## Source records
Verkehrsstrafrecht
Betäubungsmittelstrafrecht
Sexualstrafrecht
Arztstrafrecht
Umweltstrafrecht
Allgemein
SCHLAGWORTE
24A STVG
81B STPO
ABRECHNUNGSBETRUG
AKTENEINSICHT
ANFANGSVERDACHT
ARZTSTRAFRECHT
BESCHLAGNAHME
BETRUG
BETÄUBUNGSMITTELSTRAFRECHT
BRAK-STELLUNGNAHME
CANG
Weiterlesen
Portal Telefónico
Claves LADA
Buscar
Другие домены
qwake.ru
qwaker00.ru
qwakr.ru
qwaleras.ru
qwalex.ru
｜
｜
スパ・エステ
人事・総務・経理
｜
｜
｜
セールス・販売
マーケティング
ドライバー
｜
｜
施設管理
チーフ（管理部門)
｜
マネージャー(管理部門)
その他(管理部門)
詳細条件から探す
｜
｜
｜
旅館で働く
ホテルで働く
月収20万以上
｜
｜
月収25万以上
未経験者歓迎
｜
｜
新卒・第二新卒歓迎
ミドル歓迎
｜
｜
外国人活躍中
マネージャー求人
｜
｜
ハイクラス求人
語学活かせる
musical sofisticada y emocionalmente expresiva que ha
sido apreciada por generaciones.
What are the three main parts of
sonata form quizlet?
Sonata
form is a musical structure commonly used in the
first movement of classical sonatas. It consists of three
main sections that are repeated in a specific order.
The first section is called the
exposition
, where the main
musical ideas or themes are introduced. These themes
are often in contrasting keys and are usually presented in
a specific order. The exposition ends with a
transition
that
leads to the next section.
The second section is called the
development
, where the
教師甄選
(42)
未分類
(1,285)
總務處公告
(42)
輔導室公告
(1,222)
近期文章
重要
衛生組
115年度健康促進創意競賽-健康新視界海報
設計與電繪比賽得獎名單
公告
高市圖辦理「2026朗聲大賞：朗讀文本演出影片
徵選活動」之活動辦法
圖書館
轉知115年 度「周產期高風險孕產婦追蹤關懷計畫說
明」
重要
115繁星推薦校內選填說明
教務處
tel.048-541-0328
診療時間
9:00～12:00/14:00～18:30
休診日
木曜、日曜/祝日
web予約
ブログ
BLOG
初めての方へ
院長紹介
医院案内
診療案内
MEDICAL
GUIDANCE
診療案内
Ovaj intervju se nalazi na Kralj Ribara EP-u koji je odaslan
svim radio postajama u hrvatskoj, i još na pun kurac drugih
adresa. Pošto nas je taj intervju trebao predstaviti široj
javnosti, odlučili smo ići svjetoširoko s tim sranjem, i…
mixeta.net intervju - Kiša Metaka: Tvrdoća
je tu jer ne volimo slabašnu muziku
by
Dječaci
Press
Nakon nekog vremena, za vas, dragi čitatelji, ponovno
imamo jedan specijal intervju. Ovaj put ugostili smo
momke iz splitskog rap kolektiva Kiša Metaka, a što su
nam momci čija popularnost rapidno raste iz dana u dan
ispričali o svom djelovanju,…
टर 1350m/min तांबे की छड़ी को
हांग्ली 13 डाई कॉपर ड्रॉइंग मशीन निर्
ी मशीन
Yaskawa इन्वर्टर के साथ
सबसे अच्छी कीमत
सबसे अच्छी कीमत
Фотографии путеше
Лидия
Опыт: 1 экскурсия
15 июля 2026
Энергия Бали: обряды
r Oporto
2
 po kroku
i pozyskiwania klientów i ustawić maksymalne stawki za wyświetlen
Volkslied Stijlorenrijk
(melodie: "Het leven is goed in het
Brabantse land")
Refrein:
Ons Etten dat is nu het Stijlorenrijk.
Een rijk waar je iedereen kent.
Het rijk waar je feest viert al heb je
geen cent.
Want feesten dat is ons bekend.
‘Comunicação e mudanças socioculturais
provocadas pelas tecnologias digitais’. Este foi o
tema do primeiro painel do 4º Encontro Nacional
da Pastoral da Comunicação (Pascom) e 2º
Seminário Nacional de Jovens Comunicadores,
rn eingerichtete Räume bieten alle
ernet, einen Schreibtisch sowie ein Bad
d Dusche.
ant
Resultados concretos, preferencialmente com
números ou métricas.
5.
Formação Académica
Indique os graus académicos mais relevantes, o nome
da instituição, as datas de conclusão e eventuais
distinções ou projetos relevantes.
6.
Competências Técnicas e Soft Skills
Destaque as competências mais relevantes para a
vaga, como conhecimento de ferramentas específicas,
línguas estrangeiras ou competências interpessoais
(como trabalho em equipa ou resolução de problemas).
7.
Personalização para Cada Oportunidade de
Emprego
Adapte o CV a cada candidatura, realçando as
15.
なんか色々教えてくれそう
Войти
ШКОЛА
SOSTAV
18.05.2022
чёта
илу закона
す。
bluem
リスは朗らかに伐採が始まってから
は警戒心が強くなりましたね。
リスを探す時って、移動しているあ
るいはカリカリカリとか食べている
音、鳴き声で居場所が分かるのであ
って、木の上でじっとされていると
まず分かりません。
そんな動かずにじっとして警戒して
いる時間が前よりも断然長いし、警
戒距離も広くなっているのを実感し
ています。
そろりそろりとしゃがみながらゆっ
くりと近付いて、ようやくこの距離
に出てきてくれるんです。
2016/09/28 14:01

## WHAT YOU ARE ASKED TO DO
Copy each line of the data that contains the word "relevantes", leaving the other lines out.

## YOUR SOLUTION
Indique os graus académicos mais relevantes, o nome
distinções ou projetos relevantes.
Destaque as competências mais relevantes para a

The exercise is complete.